Decompose neuronal responses onto the neuronal basis signals

Timing: 5 min (for step 7 and 8)

This section describes the steps needed to decompose the neuronal signals.

7.
Take the inner-product (dot-product) of each neuronal response with each basis signal b_stop, b_pre and b_post, to compute a weight coefficient.
> coefs_stop = np.dot(M, b_stop)

> coefs_pre = np.dot(M, b_pre)

> coefs_post = np.dot(M, b_post)

Note: Each neuronal response can then be written as a weighted sum of the three basis signals plus some additional component orthogonal to the subspace (considered as noise). The weighted sum of the three basis signals gives an approximation of the original neural response, which resides in the 3-dimensional subspace spanned by the basis signals (Figure 2D).

8.
Keep the neurons for which the fraction of their calcium signal energy (area of the squared signal) that came from the three-dimensional subspace is above a chosen threshold, and discard the rest from the analysis.
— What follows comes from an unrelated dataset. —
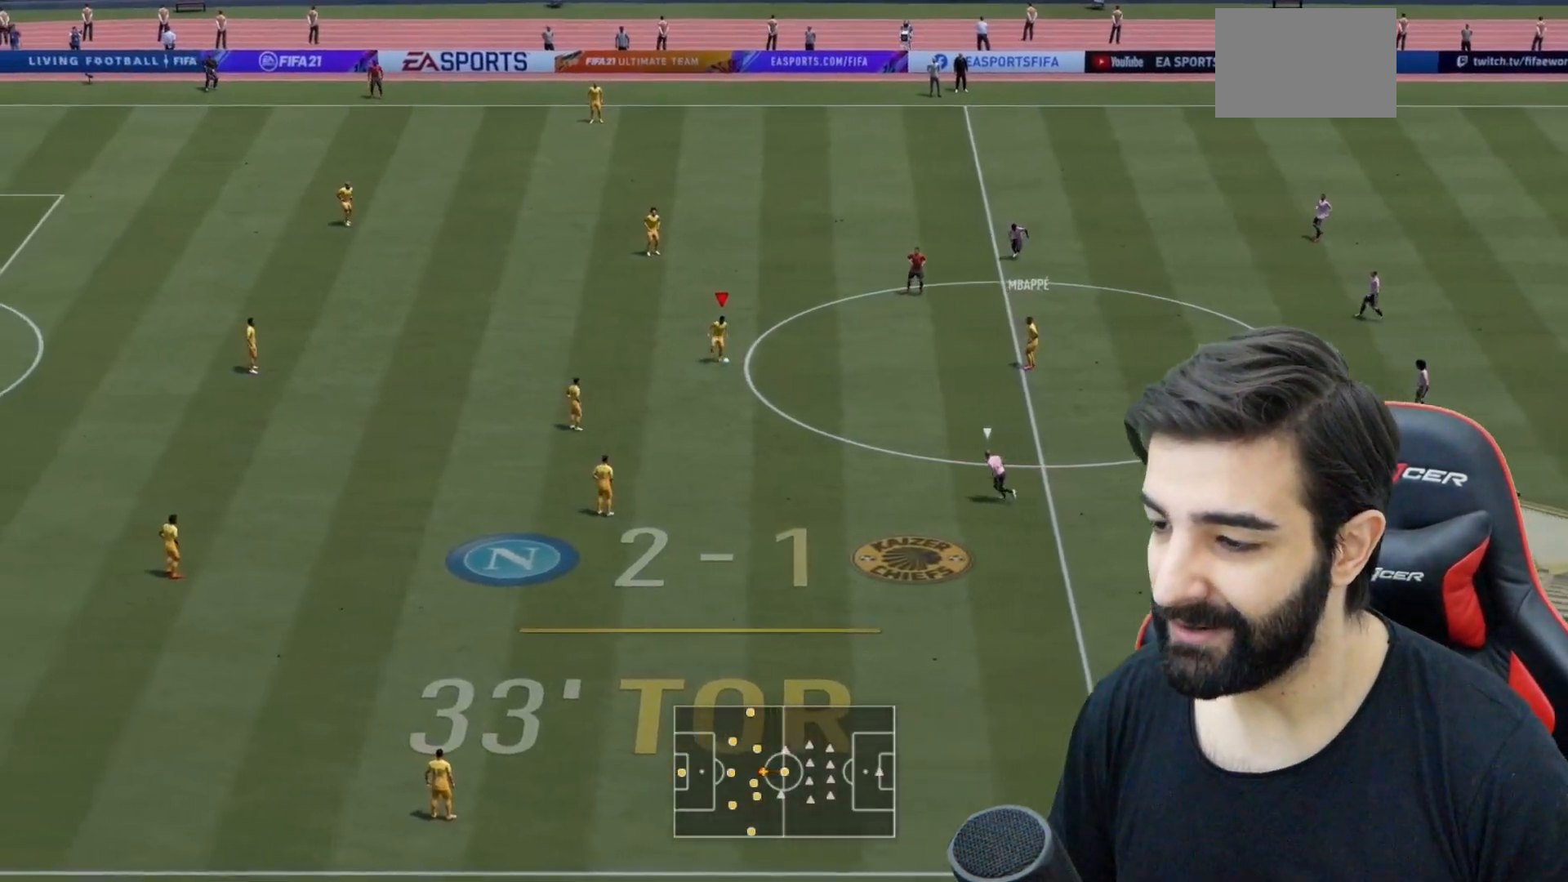
{"buttons": ["L1", "R2"], "left_stick": "down", "right_stick": "center", "events": [[17, "R2", "down"], [400, "L1", "down"]]}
> energy_stop = coefs_stop∗∗2

> energy_pre = coefs_pre∗∗2

> energy_post = coefs_post∗∗2

> percentages=(energy_stop+energy_pre+energy_post)/np.sum(s∗∗2)
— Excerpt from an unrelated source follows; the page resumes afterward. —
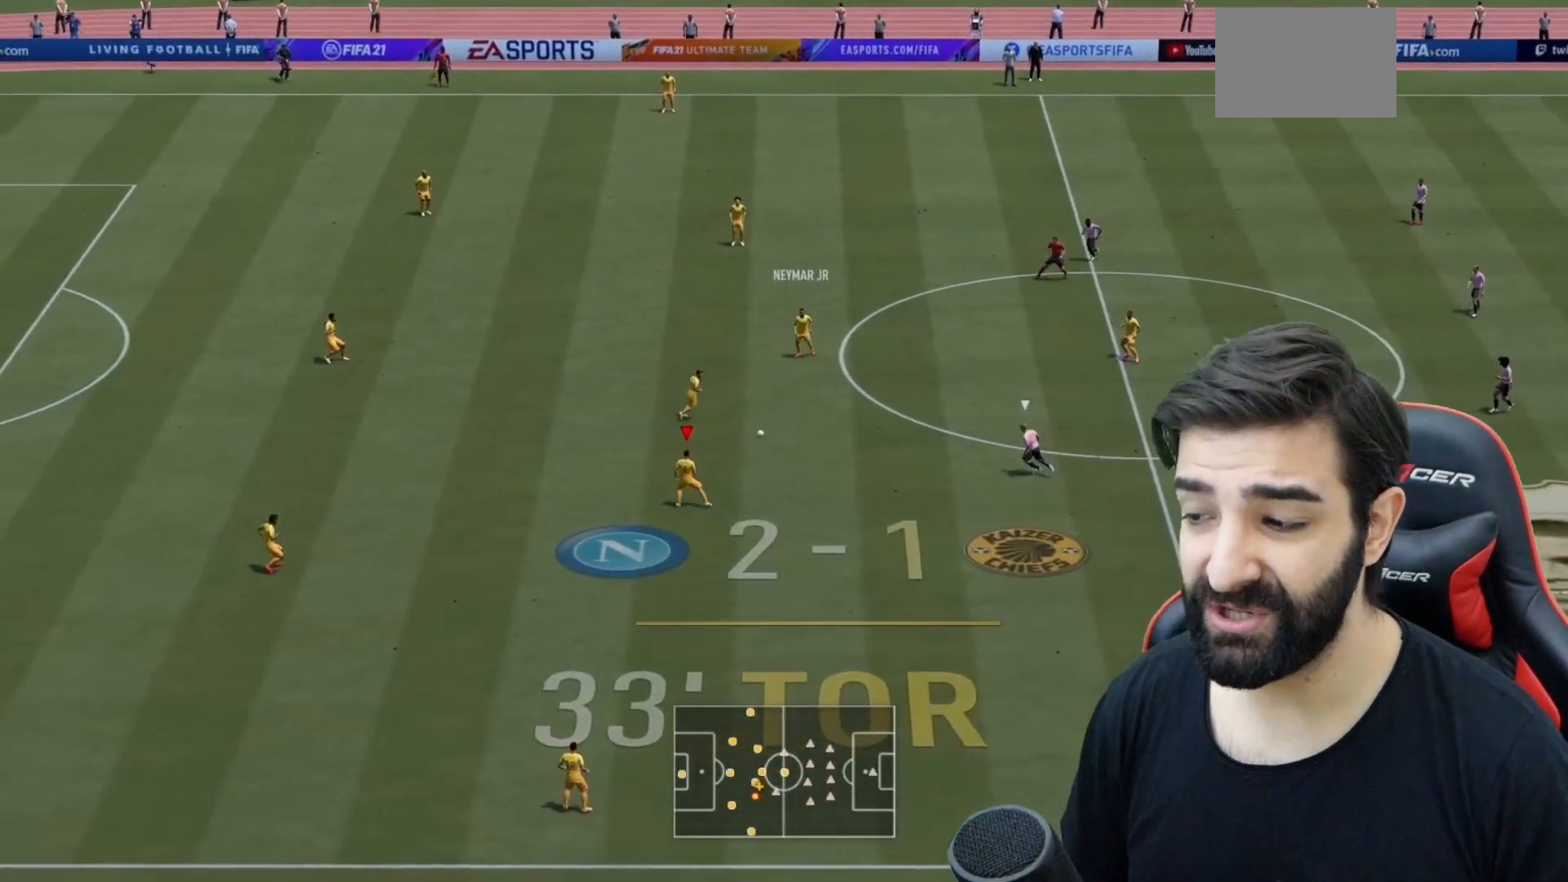
{"buttons": [], "left_stick": "down", "right_stick": "center", "events": [[33, "L1", "up"], [33, "R2", "up"]]}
Note: For different approaches, one can either keep the neurons that have their energy ratio above a fixed percentage (e.g., greater than 80% or the fraction of energy captured by the subspace), or above twice the standard deviation from the mean energy, or above a determined percentile in the ratio distribution (e.g., highest 80%).

Note: In step 8, retaining the neurons for which the fraction of their calcium signal energy that came from the three-dimensional subspace is greater than 85% (roughly the fraction of energy captured by the 4-dimensional subspace) kept about 64% of all neurons we started with, and we performed clustering on them as described in steps 9 and 10 below. In these neurons, less than 15% of their energy is explained outside the 3-dimensional subspace, and we expect most of that remainder to be explained by the 4th dimension that complements b_stop, b_pre and b_post to span the 4-dimensional space generated by v0, v1, v2 and v3. Indeed, we find that the remaining activity outside the subspace is concentrated after the stop (Figures 3A and 3B). As we investigated only 3 epochs (pre-stop, stop and post-stop) in Adam et al.,¹ we considered that 4th dimension to be ‘noise’ for our purposes. In case we are interested in studying localized surges of activity after stops, that dimension becomes relevant and should be included in the reduced subspace yielding 4 dimensions. More generally, the choice of dimensions reduced to defines everything outside the reduced subspace as irrelevant noise. It is then important to choose the subspace to capture the features essential to the investigation.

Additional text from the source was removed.